- **Exercise**: In the records below, find each line with the word "settings" and copy it.

- **Data for processing**:
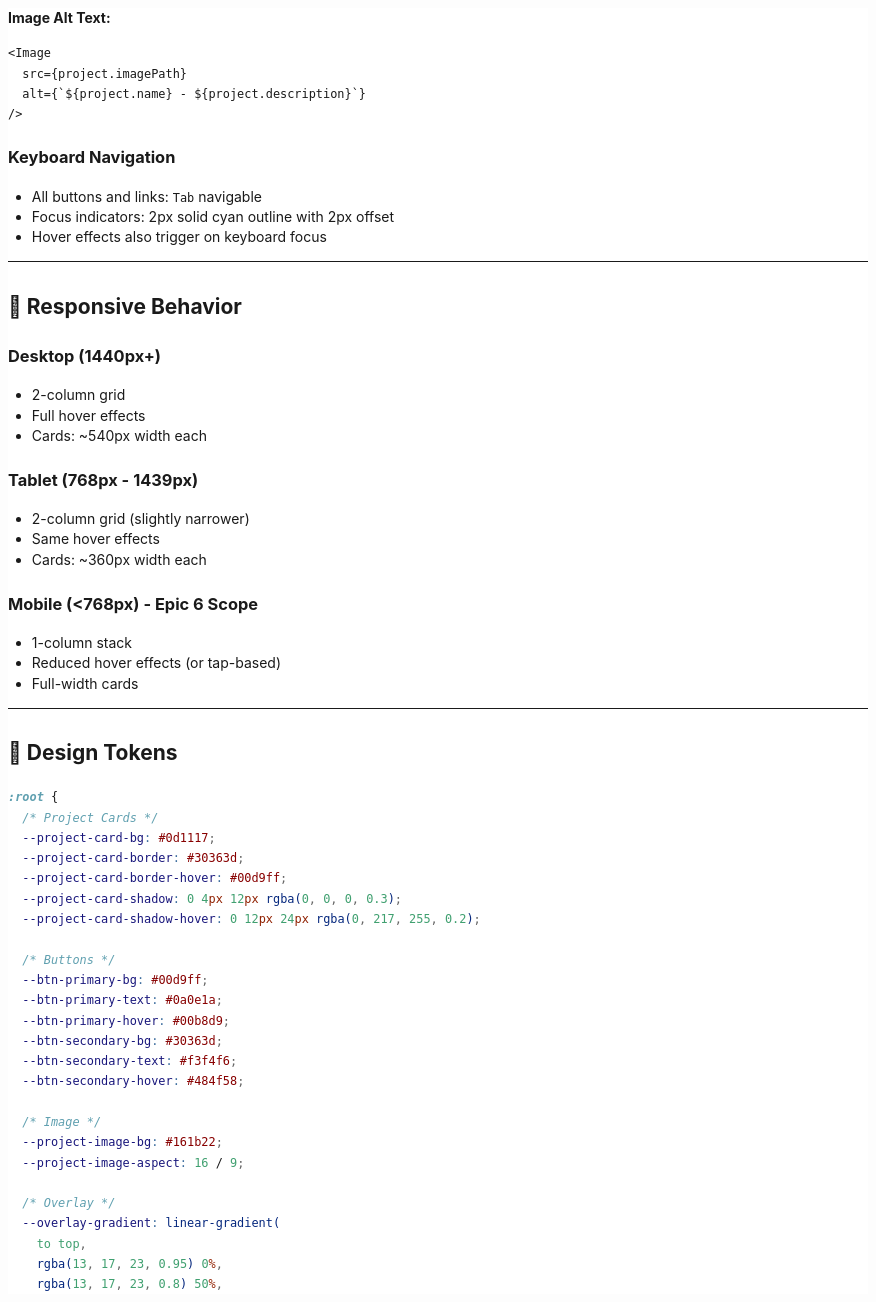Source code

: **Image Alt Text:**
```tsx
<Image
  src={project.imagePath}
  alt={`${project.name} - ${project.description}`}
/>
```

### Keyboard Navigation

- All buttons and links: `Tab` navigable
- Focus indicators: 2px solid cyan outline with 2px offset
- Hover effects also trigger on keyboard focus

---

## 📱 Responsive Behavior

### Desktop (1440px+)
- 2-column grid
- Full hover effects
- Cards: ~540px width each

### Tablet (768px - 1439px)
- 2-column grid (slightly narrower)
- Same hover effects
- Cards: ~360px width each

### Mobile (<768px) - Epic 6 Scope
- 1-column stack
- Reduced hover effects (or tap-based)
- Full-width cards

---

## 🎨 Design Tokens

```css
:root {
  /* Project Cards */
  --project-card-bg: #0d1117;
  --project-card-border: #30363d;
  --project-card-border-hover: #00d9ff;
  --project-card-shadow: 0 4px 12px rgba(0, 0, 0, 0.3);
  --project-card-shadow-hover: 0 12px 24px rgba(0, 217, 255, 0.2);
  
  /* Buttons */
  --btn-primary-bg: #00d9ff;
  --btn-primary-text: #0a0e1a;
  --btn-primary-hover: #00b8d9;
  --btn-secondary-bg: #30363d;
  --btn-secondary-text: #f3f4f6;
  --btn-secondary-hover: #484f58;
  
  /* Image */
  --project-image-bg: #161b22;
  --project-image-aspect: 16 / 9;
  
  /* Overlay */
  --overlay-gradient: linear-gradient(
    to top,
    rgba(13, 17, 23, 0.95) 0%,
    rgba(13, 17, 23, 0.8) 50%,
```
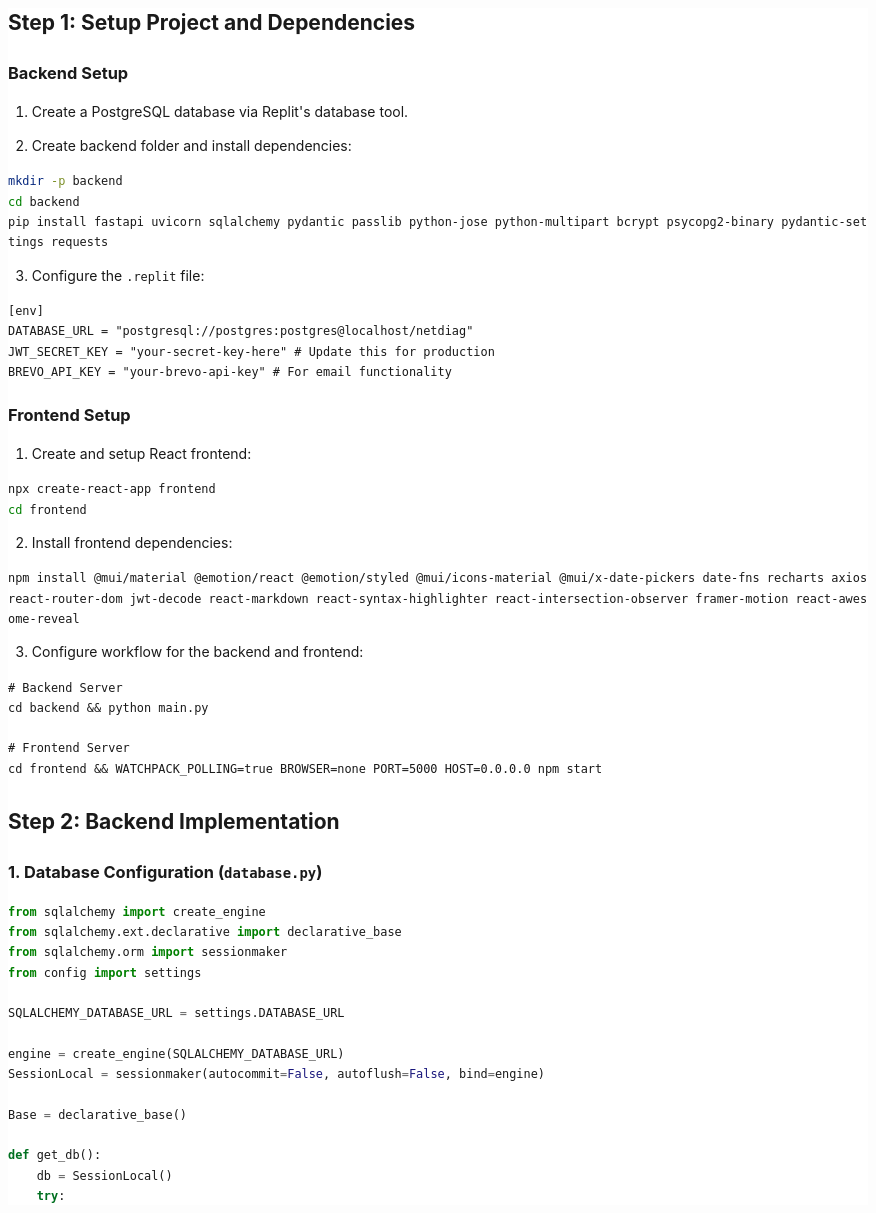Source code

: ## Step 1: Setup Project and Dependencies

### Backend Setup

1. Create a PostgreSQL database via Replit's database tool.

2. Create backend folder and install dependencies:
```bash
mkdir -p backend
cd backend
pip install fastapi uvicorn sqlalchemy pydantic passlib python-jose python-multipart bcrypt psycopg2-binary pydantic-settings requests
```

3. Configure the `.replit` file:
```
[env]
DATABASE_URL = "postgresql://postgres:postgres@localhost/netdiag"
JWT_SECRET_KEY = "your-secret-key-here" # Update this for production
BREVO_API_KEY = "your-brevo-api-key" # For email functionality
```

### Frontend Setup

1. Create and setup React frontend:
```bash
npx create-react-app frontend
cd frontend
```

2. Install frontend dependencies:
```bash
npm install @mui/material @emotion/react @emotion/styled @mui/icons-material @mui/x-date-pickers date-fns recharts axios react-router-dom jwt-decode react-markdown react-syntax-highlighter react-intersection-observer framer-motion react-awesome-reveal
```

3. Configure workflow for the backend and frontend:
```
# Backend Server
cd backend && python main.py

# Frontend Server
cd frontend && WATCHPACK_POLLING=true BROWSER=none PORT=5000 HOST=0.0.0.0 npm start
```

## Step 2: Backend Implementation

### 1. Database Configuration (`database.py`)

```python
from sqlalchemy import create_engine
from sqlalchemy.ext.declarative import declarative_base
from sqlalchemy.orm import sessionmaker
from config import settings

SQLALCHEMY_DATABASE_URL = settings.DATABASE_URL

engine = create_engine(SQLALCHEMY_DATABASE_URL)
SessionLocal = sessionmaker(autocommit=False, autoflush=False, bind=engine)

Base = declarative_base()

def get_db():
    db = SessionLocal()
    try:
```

- **Written reply**:
pip install fastapi uvicorn sqlalchemy pydantic passlib python-jose python-multipart bcrypt psycopg2-binary pydantic-settings requests
from config import settings
SQLALCHEMY_DATABASE_URL = settings.DATABASE_URL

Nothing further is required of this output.